__TASK PROMPT__.
Give the lines below again, exactly as they stand, and leave out the images.

[[ EXERCISE DATA, beginning ]]

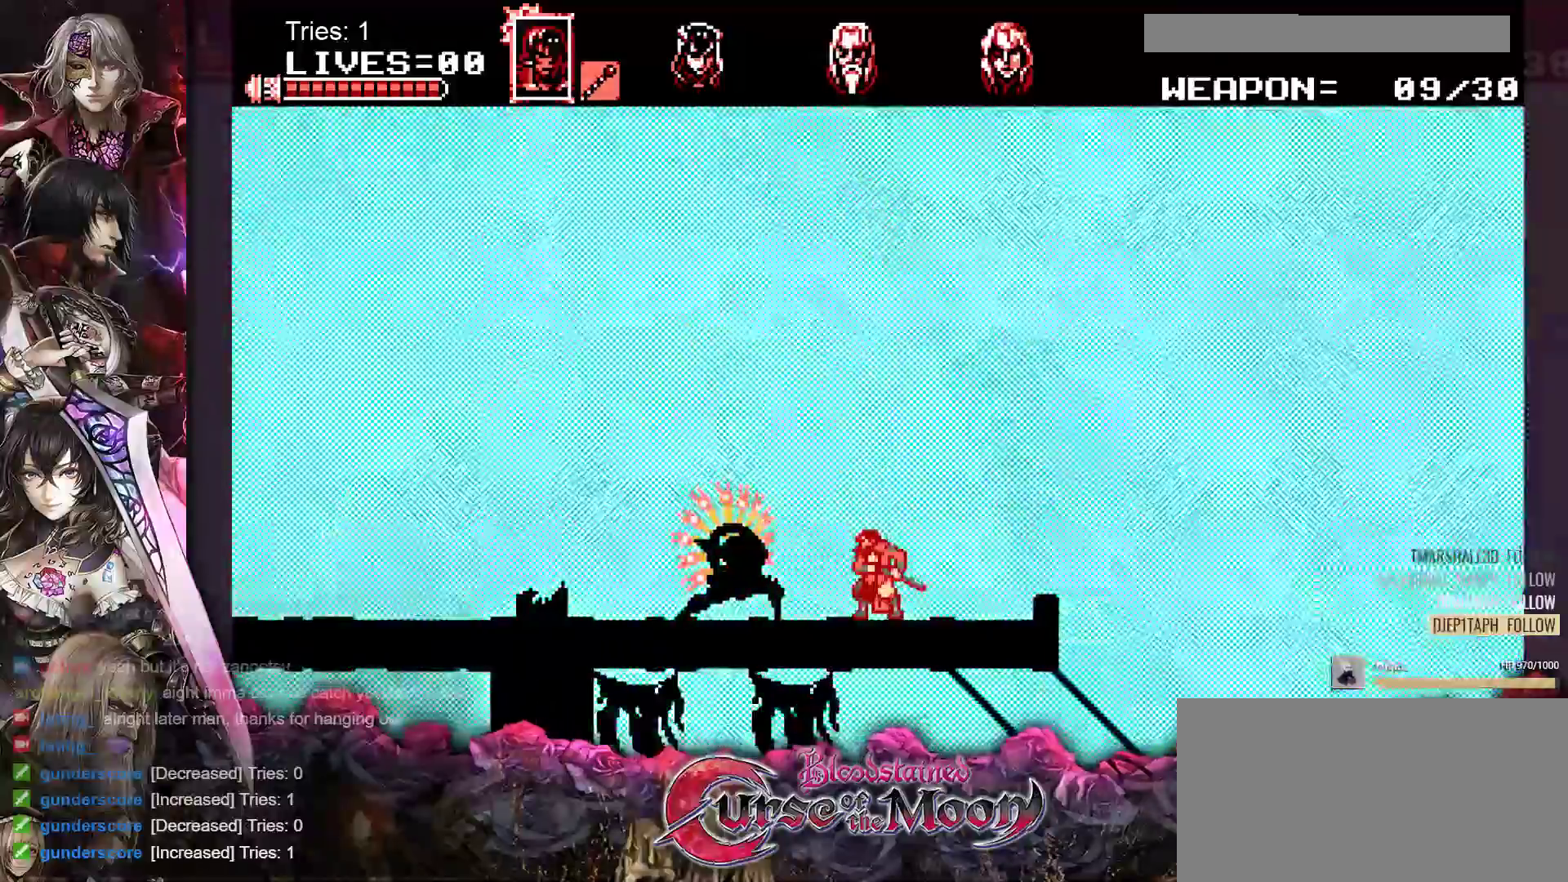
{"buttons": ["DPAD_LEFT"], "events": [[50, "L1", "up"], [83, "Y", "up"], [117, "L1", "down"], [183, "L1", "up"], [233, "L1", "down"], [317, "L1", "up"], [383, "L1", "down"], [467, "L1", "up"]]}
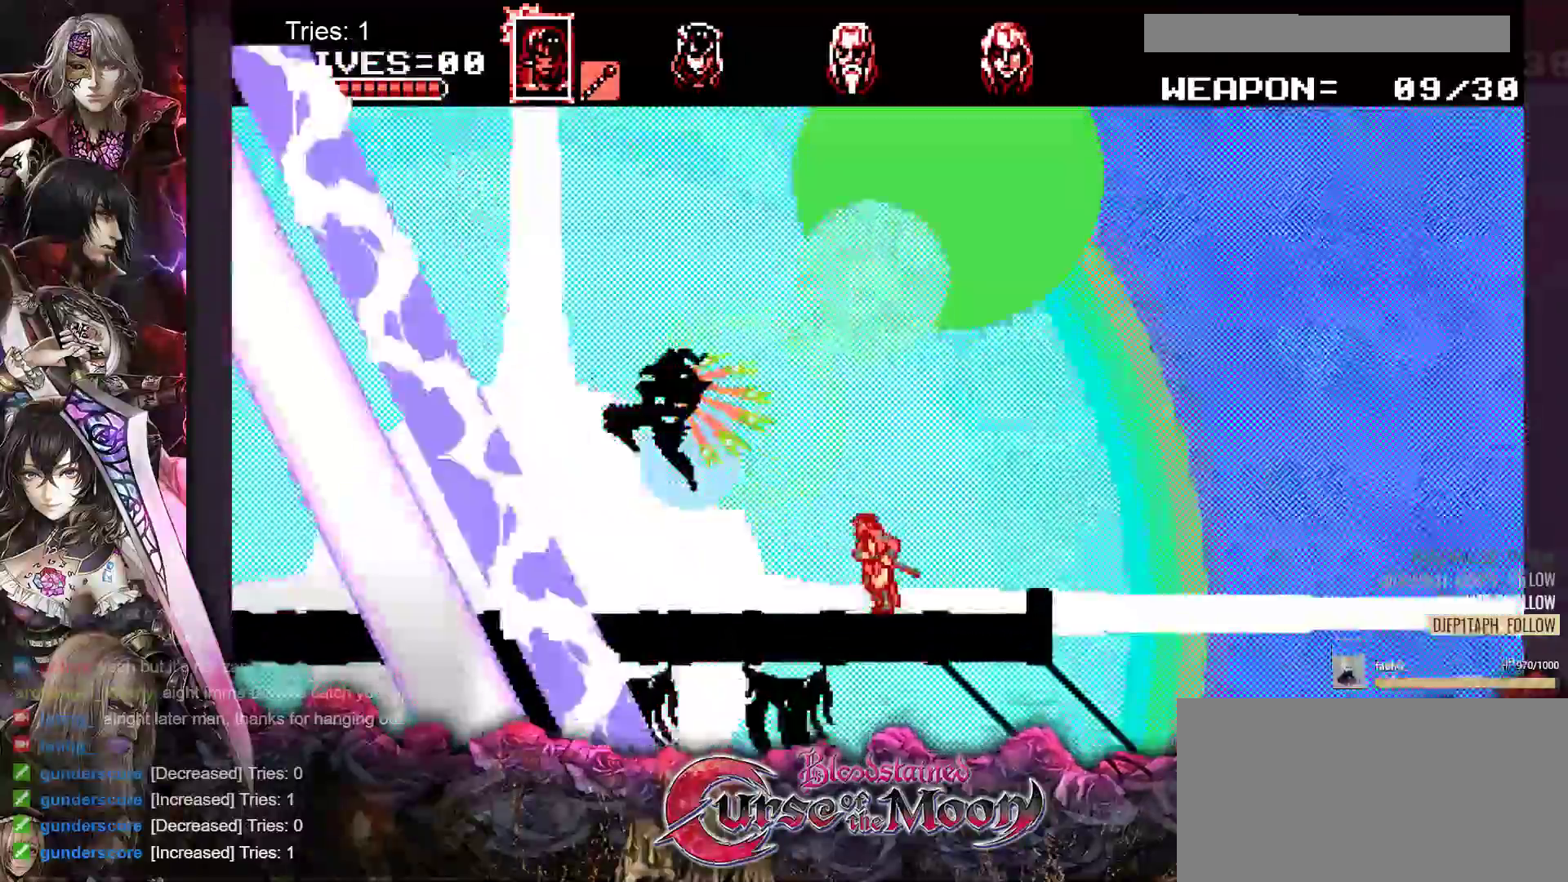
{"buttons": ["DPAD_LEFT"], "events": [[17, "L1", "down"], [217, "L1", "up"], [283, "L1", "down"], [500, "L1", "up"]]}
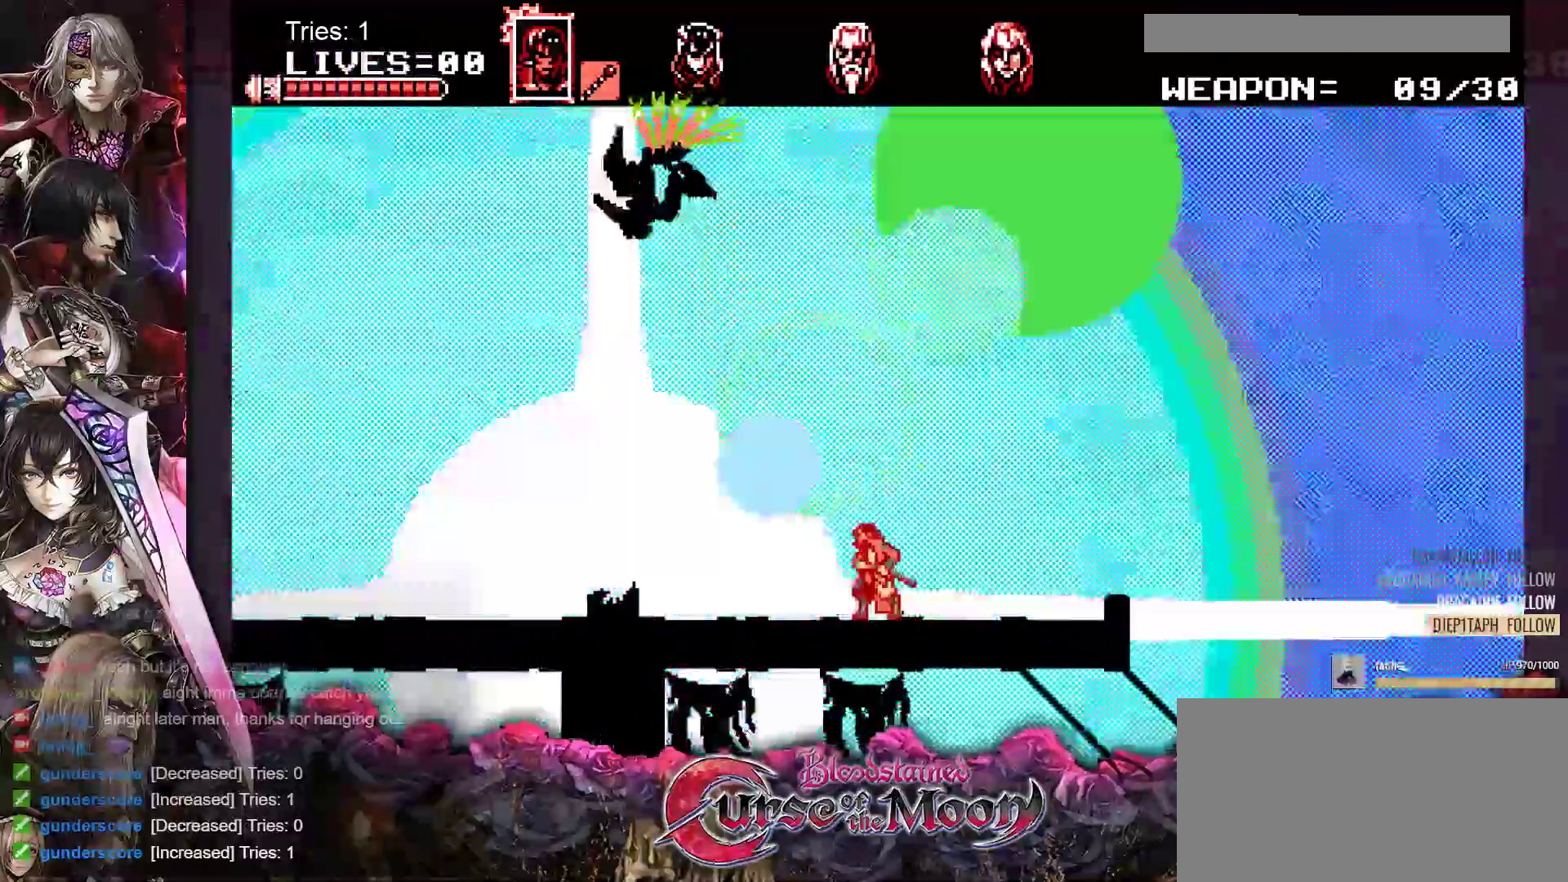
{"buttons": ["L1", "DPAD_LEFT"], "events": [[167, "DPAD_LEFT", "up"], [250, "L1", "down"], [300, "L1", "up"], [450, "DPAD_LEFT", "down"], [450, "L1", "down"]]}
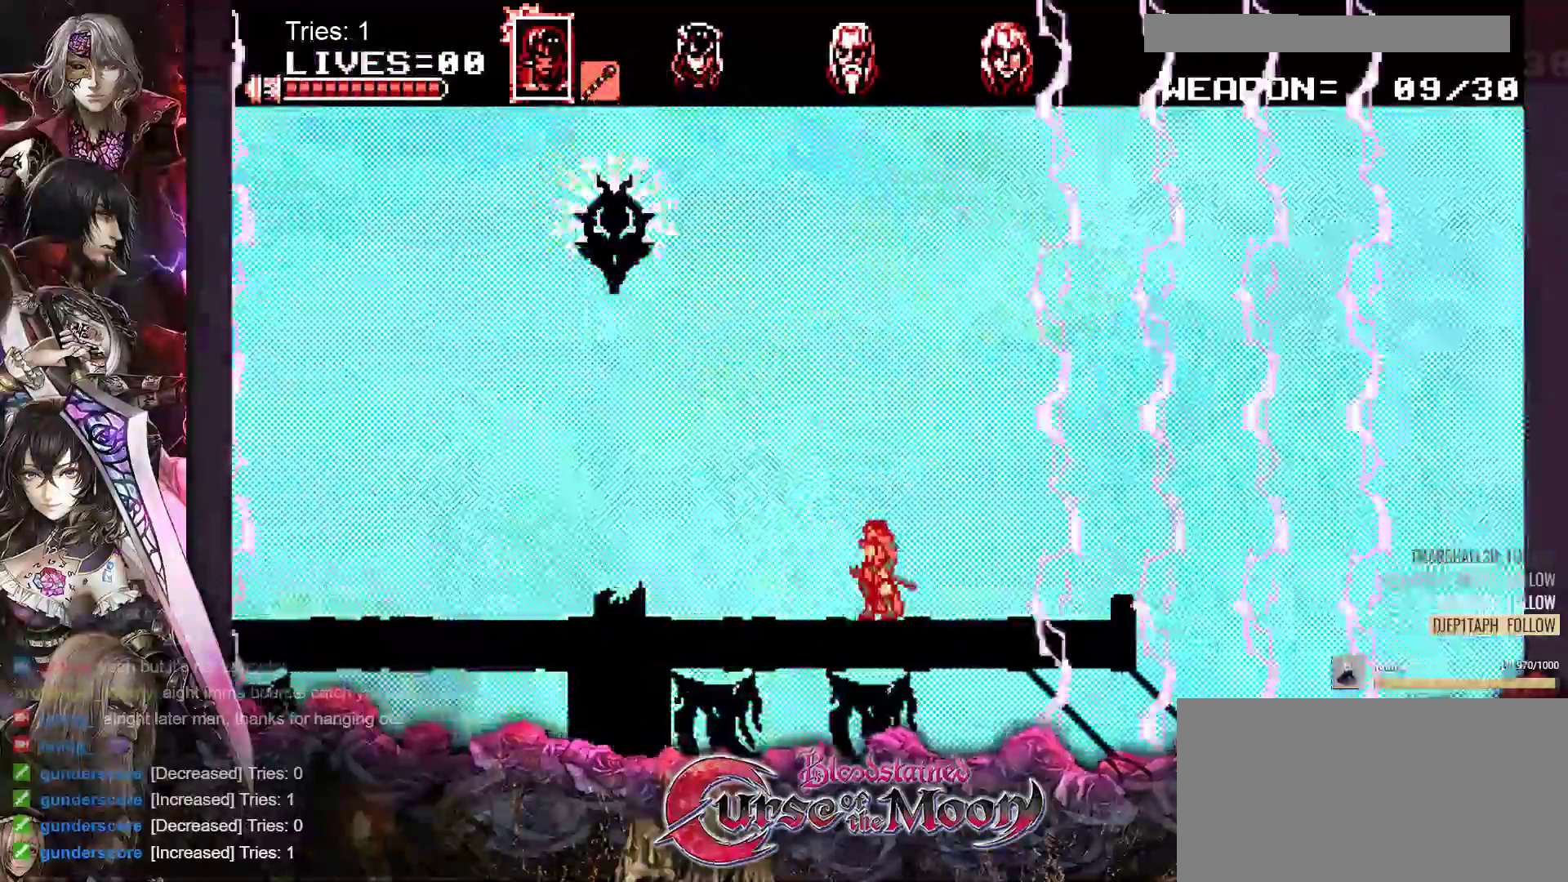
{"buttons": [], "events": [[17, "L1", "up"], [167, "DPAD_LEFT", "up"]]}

[[ EXERCISE DATA, end ]]

__ANSWER BOX__.
{"buttons": ["DPAD_LEFT"], "events": [[50, "L1", "up"], [83, "Y", "up"], [117, "L1", "down"], [183, "L1", "up"], [233, "L1", "down"], [317, "L1", "up"], [383, "L1", "down"], [467, "L1", "up"]]}
{"buttons": ["DPAD_LEFT"], "events": [[17, "L1", "down"], [217, "L1", "up"], [283, "L1", "down"], [500, "L1", "up"]]}
{"buttons": ["L1", "DPAD_LEFT"], "events": [[167, "DPAD_LEFT", "up"], [250, "L1", "down"], [300, "L1", "up"], [450, "DPAD_LEFT", "down"], [450, "L1", "down"]]}
{"buttons": [], "events": [[17, "L1", "up"], [167, "DPAD_LEFT", "up"]]}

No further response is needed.